## SUPPLIED PASSAGE
=== Begin Enclosure ===

When we attempt to assess the modern malaise we are tempted to say: “An enemy hath done this thing.” But the truth of the matter is that we have done it to ourselves—the actively guilty, the passively guilty, the ignorant, the stupid, and all the innocent bystanders—we are all in this thing together. Every society has its characteristic pecking order, and ours is no exception. Certain men, certain ideas, certain life styles are at the top of the pecking order; the masses admire and seek to emulate these men, ideas and life styles. If these ideas and styles are not life enhancing, there is frustration and thwarting at the deep levels of human nature and a whole society is sidetracked. The Remnant who keep the faith are superfluous; society has no use for their services. Such a society will necessarily get Leviathan—a government which matches its warped and ill-favored nature. Edmund Burke puts the matter plainly in a letter to a constituent in Bristol:

Believe me, it is a great truth, that there never was, for any long time, a corrupt representative of a virtuous people; or a mean, sluggish, careless people that ever had a good government of any form. If it be true in any degree, that the governors form the people, I am certain it is as true that the people in their turn impart their characters to their rulers. Such as you are, sooner or later, must parliament be.

=== End Enclosure ===

## PROBLEM SET
1. Print the passage on the modern malaise starting at "Believe me, it" and ending at "must parliament be.".
2. Translate this sentence from the passage on the modern malaise into Spanish: "Every society has its characteristic pecking order, and ours is no exception."
Nothing here depends on the items that come next.

Page images and extracted text:
=== Begin Enclosure ===

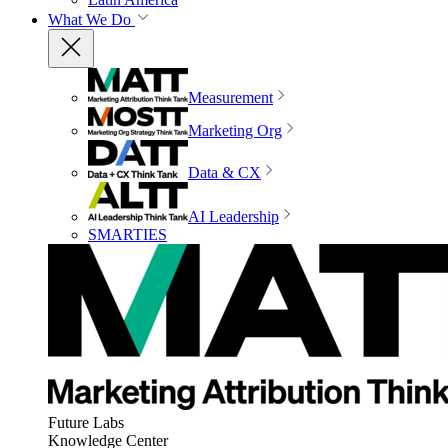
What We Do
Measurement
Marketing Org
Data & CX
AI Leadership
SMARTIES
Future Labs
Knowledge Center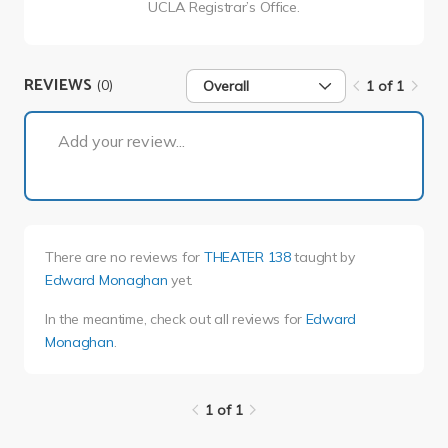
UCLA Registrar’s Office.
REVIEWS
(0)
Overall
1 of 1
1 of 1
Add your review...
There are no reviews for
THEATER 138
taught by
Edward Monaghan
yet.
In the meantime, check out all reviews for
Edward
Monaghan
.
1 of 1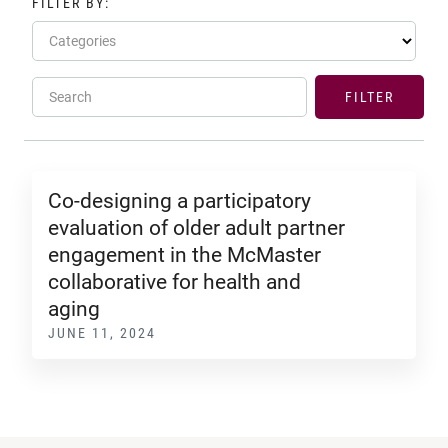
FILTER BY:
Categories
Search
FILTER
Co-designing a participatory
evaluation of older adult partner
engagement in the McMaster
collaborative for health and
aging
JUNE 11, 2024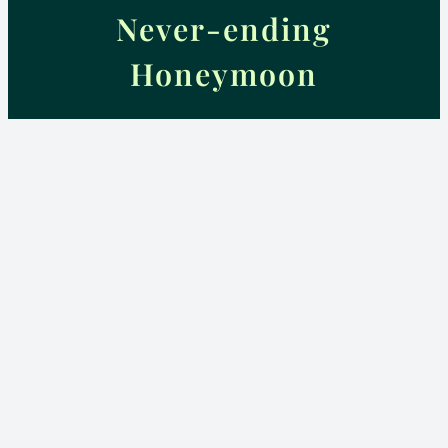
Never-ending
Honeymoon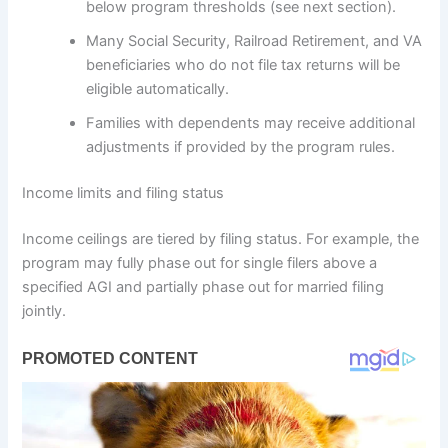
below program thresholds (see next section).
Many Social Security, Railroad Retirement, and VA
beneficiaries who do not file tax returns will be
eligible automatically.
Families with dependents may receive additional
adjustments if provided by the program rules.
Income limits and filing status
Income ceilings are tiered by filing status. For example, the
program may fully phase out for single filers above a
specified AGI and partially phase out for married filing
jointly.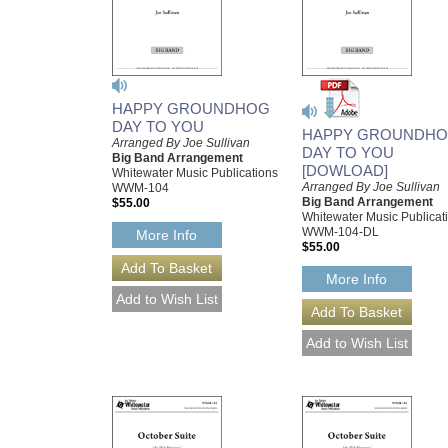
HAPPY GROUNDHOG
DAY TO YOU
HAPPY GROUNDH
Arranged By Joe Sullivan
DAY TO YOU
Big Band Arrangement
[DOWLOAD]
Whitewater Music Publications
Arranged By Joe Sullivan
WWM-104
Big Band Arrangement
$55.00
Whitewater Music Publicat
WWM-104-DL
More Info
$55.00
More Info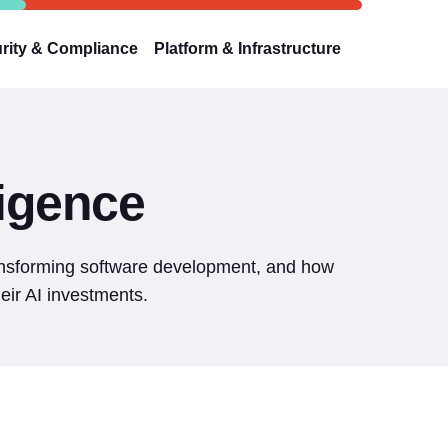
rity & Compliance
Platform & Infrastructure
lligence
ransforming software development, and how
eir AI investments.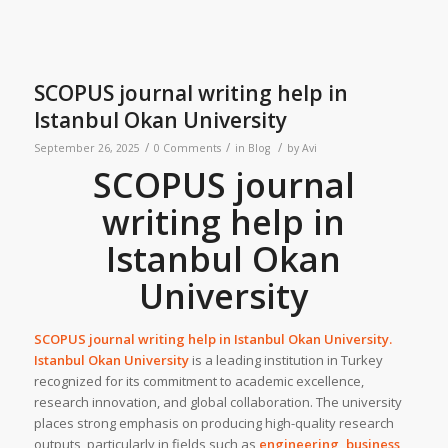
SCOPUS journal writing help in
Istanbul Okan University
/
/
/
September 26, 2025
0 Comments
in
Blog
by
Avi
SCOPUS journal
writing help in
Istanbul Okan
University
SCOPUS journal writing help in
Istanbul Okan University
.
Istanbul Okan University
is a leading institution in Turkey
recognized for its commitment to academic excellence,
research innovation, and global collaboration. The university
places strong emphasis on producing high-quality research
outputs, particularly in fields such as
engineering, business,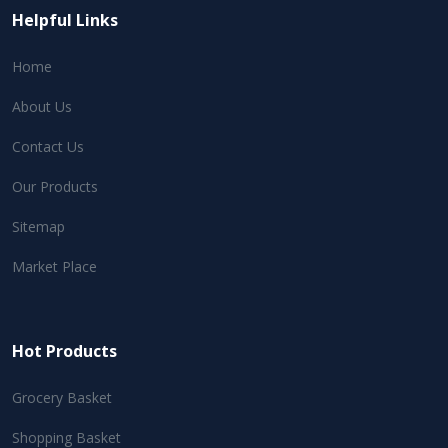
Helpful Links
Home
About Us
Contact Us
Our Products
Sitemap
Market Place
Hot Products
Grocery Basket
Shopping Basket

=== End Enclosure ===

## EXERCISE ANSWERS
1.
Believe me, it is a great truth, that there never was, for any long time, a corrupt representative of a virtuous people; or a mean, sluggish, careless people that ever had a good government of any form. If it be true in any degree, that the governors form the people, I am certain it is as true that the people in their turn impart their characters to their rulers. Such as you are, sooner or later, must parliament be.

2. Toda sociedad tiene su orden jerárquico característico, y la nuestra no es una excepción.